A la frontière de Clavière comme à celle de Vintimille, la police n’a aucune pitié envers les réfugiés et les renvoie très souvent en Italie. Cependant de nombreuses organisations comme La Croix Rouge et Le Secours Populaire se placent à proximité des points de passage afin d’apporter de la nourriture ou des couvertures aux immigrés. Certains citoyens français habitant à la frontière acceptent de les accueillir chez eux illégalement en dépit des risques encourus sous l’appellation «délit de solidarité». D’autres n’hésitent pas à les dénoncer à la police notamment lorsqu’ils tentent de passer grâce au train.

Selon un reportage de France 24, un migrant arrivé du côté français de la frontière, se serait blessé en voulant échapper aux forces de l’ordre. En dépit de cette blessure, il a été refoulé en Italie. Ces migrations entraînent de nombreux conflits politiques entre l’Italie et la France qui nuisent à la bonne entente entre ces deux pays.
Tout d’abord, selon un article du quotidien Sud Ouest paru le 08/02/19, les deux pays se font des reproches mutuellement. Emmanuel Macron a été le premier à reprocher à l ancien vice président du conseil des ministres Matteo Salvini « son cynisme et son irresponsabilité ». Celui-ci avait reproché à tous les pays de l’Europe et notamment la France d’avoir renforcé le contrôle aux frontières entre les deux pays et de renvoyer systématiquement les migrants qui tentent de franchir la frontière. Mais la France invoque le règlement de Dublin . C’est un règlement européen qui détermine l’Etat membre de l’union européenne responsable d’examiner une demande d’asile et prévoit le transfert d’un demandeur d’asile vers ce pays membre. Habituellement, l’État membre responsable sera l’État par lequel le demandeur d’asile a premièrement fait son entrée dans l’Union Européenne.

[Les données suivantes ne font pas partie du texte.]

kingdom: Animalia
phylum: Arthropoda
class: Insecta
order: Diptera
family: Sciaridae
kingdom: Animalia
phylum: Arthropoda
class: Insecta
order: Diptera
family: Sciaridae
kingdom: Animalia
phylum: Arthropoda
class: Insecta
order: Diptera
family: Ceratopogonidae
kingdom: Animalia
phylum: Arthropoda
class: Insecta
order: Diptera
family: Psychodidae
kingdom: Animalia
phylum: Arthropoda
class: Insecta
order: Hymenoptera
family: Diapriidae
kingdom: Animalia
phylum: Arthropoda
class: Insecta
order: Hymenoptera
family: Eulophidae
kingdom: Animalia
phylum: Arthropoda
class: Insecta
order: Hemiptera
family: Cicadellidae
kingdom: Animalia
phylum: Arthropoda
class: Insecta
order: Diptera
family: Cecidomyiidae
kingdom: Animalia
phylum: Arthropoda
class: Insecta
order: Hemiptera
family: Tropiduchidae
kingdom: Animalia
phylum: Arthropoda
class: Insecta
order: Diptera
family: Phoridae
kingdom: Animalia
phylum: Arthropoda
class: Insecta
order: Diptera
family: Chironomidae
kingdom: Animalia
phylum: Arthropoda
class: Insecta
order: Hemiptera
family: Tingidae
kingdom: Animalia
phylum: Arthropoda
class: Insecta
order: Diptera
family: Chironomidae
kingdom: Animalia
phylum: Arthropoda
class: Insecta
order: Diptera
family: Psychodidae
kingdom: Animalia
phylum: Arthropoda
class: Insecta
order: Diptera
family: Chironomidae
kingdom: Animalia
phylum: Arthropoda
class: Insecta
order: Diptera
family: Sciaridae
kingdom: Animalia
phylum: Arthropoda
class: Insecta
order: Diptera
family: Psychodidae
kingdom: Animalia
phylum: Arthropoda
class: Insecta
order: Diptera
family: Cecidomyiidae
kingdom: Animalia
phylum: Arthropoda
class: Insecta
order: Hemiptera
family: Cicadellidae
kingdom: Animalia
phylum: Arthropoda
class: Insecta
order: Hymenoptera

Les relations semblent plus apaisées entre le président français et le nouveau président du conseil des ministres italien, G. Conte. Dans Le Point publié le 19/09/19, on apprend que les deux responsables politiques ont trouvé une nouvelle entente qui tournerait la page de l’ère houleuse de Salvini. Macron et Conte soutiennent la mise en place d’un vaste mécanisme de répartition automatique des migrants entre membres de l’Union Européenne et cela en fonction de quotas par pays.
Selon la préfecture des Hautes-Alpes, le flux des migrants a diminué. En effet, en 2018, 3 578 personnes ont été refoulées à l’Italie contre 1 254 cette année. Les très jeunes migrants représenteraient 10% de ces effectifs.
Parmi ces réfugiés plusieurs rêvent encore de passer la frontière anglaise ou allemande sans le moindre problème. Ces mouvements créent de véritables désaccords et les vies de ces personnes ne sont généralement pas prises en compte, notamment tout au long de leur parcours, parfois non-aboutis. La frontière franco-italienne est un lieu de conflits puisque pour passer d’un pays à un autre les migrants sont confrontés à de multiples contrôles. Le problème migratoire a malgré les dernières négociations altéré les relations entre les chefs d’Etats français et italiens.